Every investor is exposed to climate risk, but no single investor can protect themselves from it. That’s why investors must take action together. With aligned action, we can limit global temperature rise, saving lives and investment value. Without aligned action, we will likely burn up millions of lives and trillions of dollars.
In his first year in office, Lander demanded that the SEC create and implement a mandatory corporate climate reporting rule. He sent a letter to BlackRock CEO Larry Fink (of all people) demanding that Fink do more to honor his commitments to sustainability. And he signed a letter insisting that Republican state financial officers quit trying to undermine ESG. That letter also reads like a parody:
The blacklisting states apparently believe, despite ample evidence and scientific consensus to the contrary, that poor working conditions, unfair compensation, discrimination and harassment, and even poor governance practices do not represent material threats to the companies in which they invest. They refuse to acknowledge, in the face of sweltering heat, floods, tornadoes, snowstorms and other extreme weather, that climate change is real and is a true business threat to all of us.
In his second year in office, Lander announced that he would use the pension system’s proxy votes to demand corporate decarbonization and focus on the energy “transition.” In his third year in office, Lander announced that he would be running for mayor.
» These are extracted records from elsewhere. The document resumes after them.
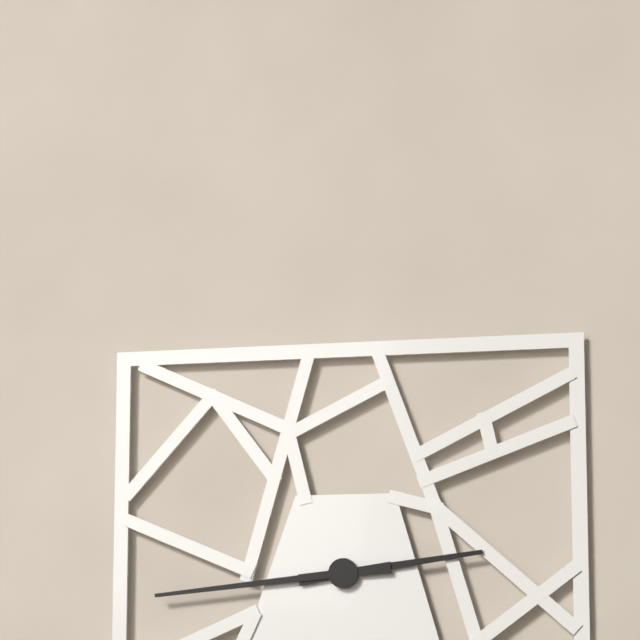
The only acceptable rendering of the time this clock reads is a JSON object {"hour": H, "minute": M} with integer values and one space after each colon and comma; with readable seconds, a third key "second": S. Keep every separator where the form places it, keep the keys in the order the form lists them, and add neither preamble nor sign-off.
{"hour": 2, "minute": 44}
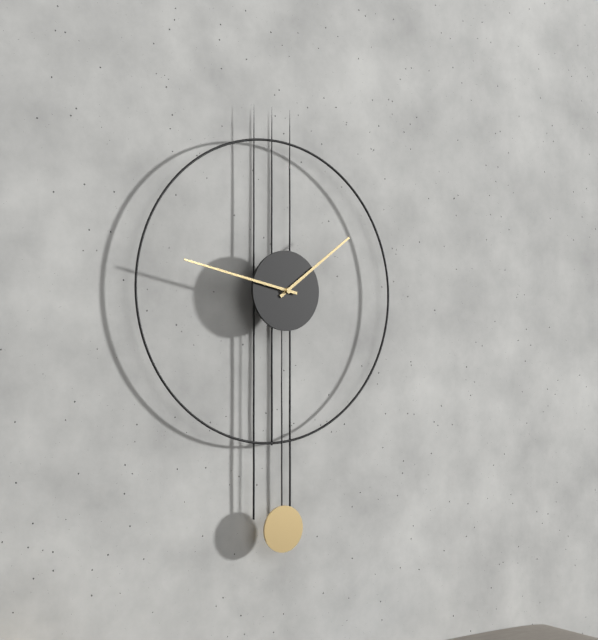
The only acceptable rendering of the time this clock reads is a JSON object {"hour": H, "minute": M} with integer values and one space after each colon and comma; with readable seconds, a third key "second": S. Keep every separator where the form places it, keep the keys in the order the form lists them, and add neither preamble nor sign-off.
{"hour": 1, "minute": 47}
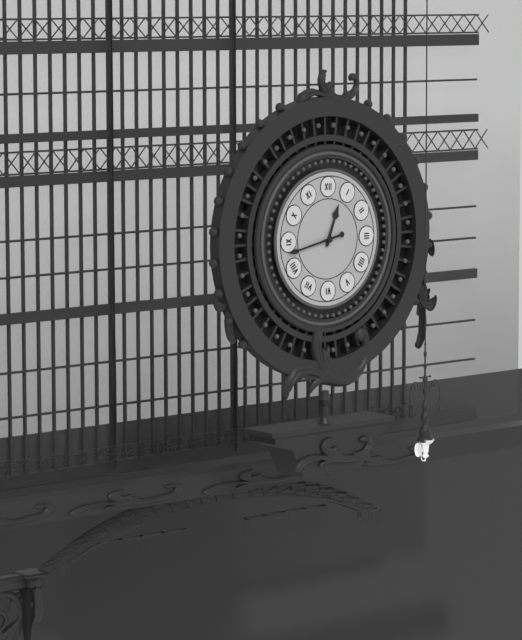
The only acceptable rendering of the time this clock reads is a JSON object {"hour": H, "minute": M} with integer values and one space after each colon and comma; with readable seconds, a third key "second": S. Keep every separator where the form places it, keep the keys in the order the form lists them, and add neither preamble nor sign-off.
{"hour": 12, "minute": 43}
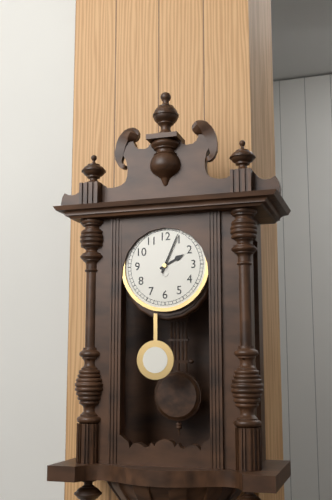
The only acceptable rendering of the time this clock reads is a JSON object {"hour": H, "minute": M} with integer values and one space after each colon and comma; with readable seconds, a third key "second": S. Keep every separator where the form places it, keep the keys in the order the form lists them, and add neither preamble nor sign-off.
{"hour": 2, "minute": 4}
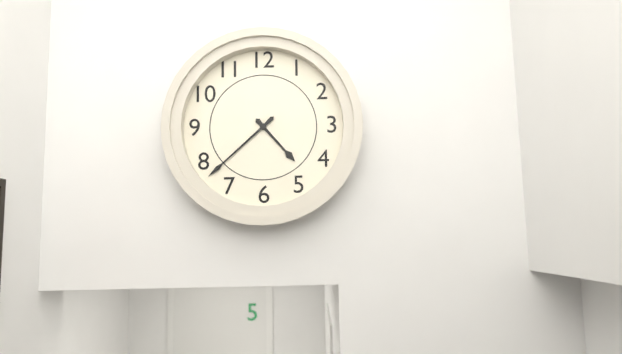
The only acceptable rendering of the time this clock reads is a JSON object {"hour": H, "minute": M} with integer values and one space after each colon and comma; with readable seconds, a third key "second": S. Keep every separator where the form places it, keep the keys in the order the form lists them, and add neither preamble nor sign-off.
{"hour": 4, "minute": 38}
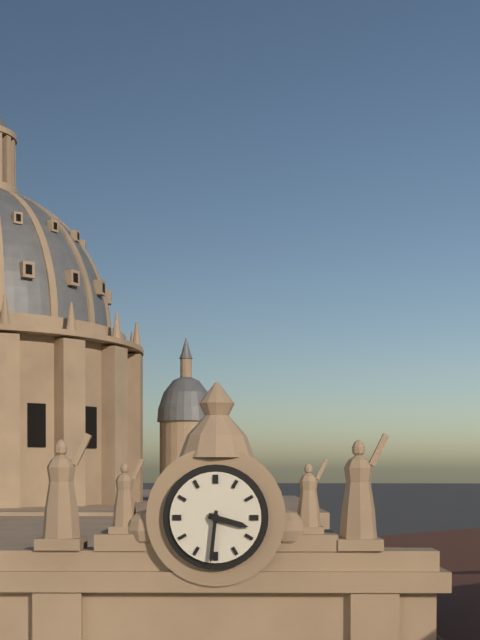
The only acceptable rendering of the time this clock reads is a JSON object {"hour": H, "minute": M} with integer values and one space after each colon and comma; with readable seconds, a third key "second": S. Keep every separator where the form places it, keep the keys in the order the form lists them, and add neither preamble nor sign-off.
{"hour": 3, "minute": 31}
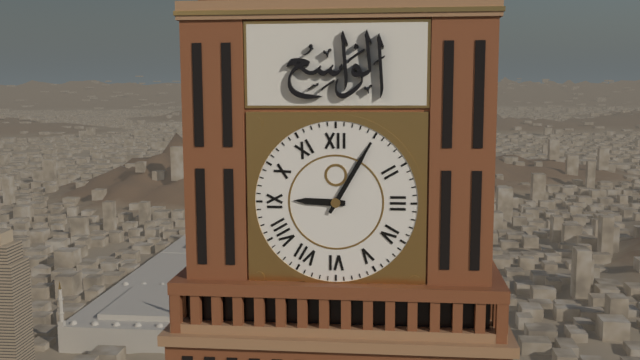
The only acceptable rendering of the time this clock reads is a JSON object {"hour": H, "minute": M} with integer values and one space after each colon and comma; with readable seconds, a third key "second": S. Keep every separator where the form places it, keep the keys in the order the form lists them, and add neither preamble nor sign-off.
{"hour": 9, "minute": 5}
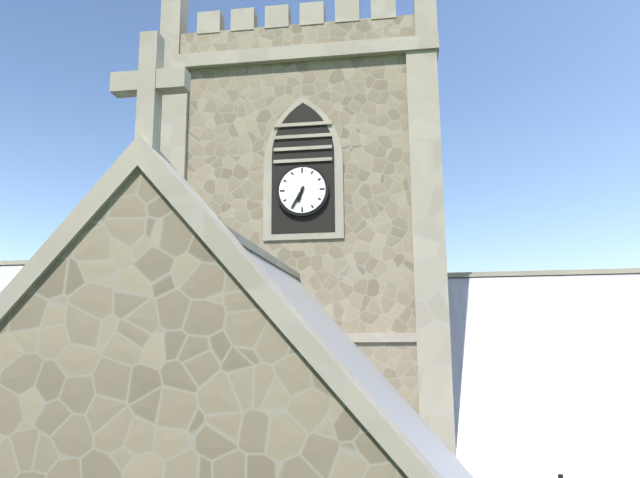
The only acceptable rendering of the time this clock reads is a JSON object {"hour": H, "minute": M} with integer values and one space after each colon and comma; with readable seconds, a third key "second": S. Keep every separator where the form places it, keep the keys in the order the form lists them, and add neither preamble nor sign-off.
{"hour": 6, "minute": 35}
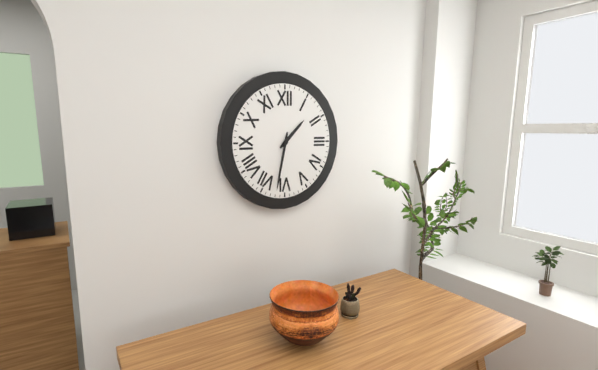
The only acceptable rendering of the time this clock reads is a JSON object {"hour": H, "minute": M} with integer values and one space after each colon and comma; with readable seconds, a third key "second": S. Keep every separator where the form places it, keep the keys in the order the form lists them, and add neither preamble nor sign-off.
{"hour": 1, "minute": 32}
Later, after Donald Trump was reelected and while every private asset manager and bank was announcing its withdrawal from every global climate alliance it had joined, Lander moved in the opposite direction, making his opposition to Trump known by having the NYC Pension System join the Net-Zero Asset Owners Alliance.
This, then, was Brad Lander’s plan: to use the city’s pensions and its employees as political cudgels, to wield them as wildly and as frequently as he could to make it clear to the world that he is, was, and ever shall be, a true defender of truth, justice, and sustainable investments. Returns be damned.
And the New York City voters have rewarded him for this effort by refusing to reward him.
Look at that picture again. Brad Lander has used the NYC pension system specifically to promote himself and his worldview. And as a result, nobody wants to vote for him. Literally NOBODY. They’d much rather vote for a real-life socialist or a guy who was forced to resign his last public office for sexually harassing multiple women and who is currently under investigation for his disastrously deadly COVID policies.
A hundred years ago, Dick Tracy famously used to say that “Crime doesn’t pay.” For the most part, that remains true. Much to Brad Lander’s chagrin, however, crime appears to pay better than politicizing a public pension system just to satisfy your own ambitions.